Richard Gray, MSc, of the University of Oxford in the United Kingdom, presented results from the aTTom trial, a phase III randomized study, at the American Society of Clinical Oncology (ASCO) 2013 meeting in Chicago. The findings are similar to results from another study, the ATLAS trial, that Gray presented earlier this year at the San Antonio Breast Cancer Symposium.
“Until now, there have been doubts whether continuing tamoxifen beyond five years is worthwhile,” he said. “This study, and its international counterpart ATLAS, confirm that there is definitely a survival benefit from longer tamoxifen treatment and many doctors will likely recommend continuing tamoxifen for an extra five years.”

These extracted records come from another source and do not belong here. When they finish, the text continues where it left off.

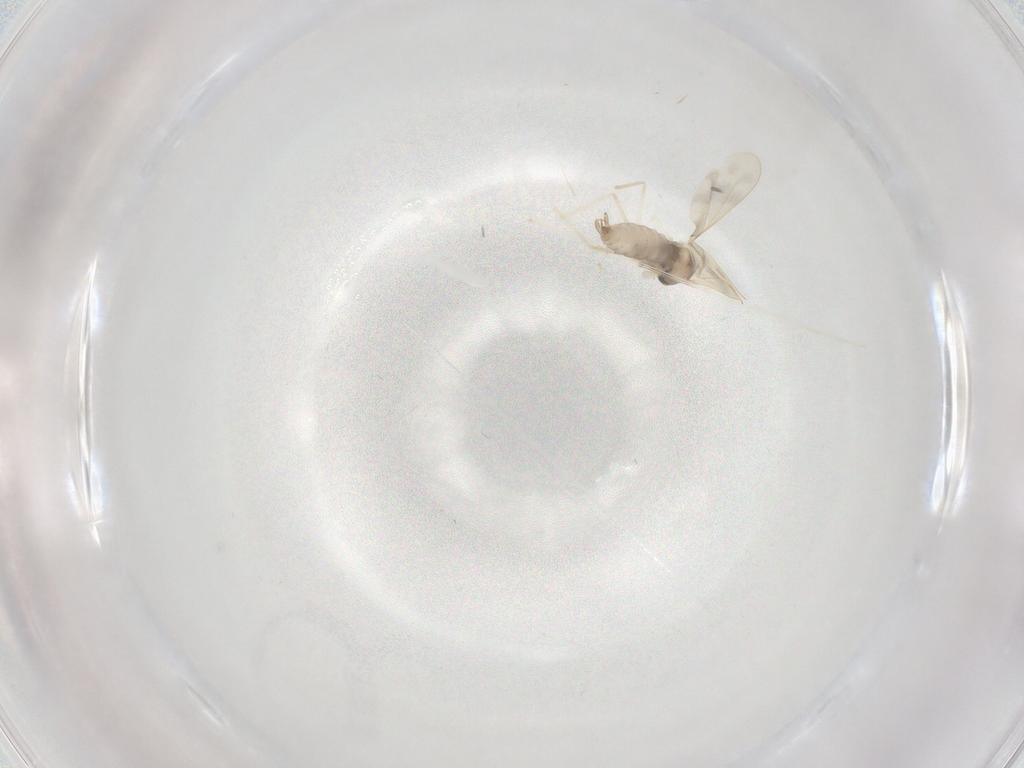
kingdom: Animalia
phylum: Arthropoda
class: Insecta
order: Diptera
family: Cecidomyiidae
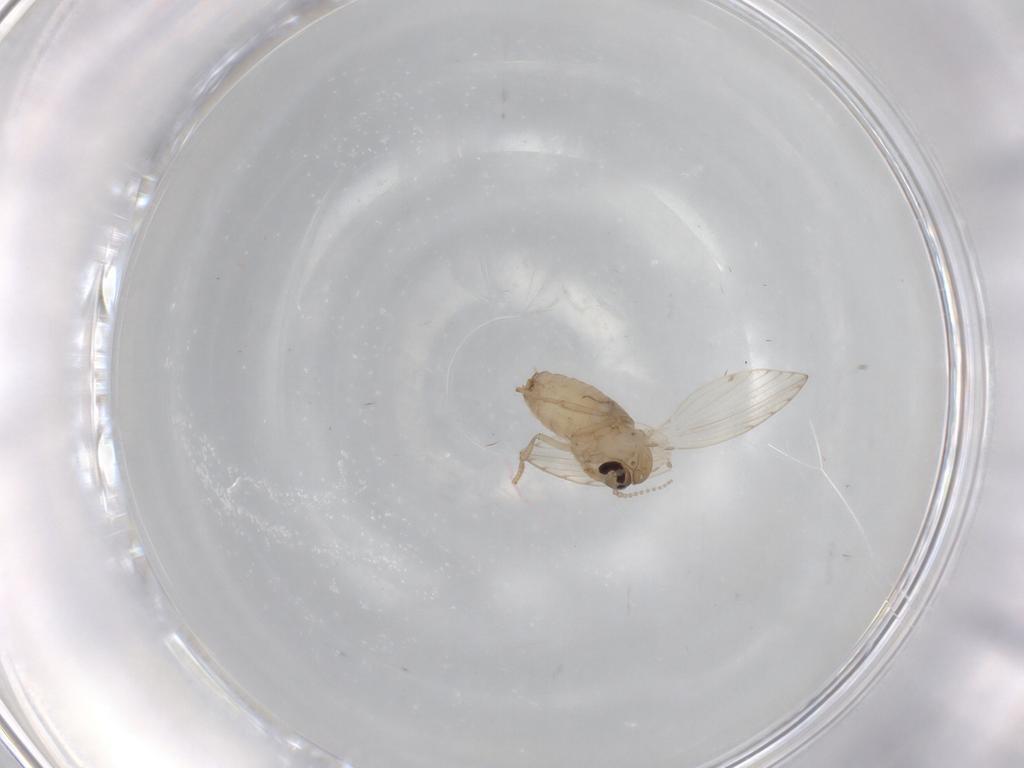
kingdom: Animalia
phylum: Arthropoda
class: Insecta
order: Diptera
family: Psychodidae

The extension also increased side effects, specifically an increased risk for endometrial cancer, but overall the benefits outweighed the risks, according to Gray.
From 1991-2005, the researchers randomly assigned 6,953 women with ER-positive or ER-untested invasive breast cancer from 176 U.K. centers to either stop tamoxifen after five years or continue for an additional five years to assess the potential benefit of a 10 year regimen. Compliance, recurrence, mortality, and hospital admissions were recorded at annual follow-ups.
They found that among the 3,468 women who continued therapy, there were 580 cancer recurrences, compared with 672 among the 3,485 women who stopped, a difference that was significant (P=0.003). The risk reduction was greater the longer the duration of tamixofen, with a rate ratio of 0.99 during years five to six, 0.84 during years seven to nine, and 0.75 for 10 years.
Longer treatment also reduced breast cancer mortality, with 392 deaths versus 443 deaths after recurrence (P=0.05; RR, 0.77 after year 9).
There were more endometrial cancers among patients assigned to the extended regimen (102 vs. 45, P<0.001) as well as more deaths from endometrial cancer (37 vs. 20, P=0.02). However, it is estimated that long-term tamoxifen would prevent 30 breast cancer deaths for every endometrial cancer death that occurs as a side effect of the extra use of the drug, according to the researchers.
They observed no effect on overall mortality or nonbreast cancer mortality with extended tamoxifen.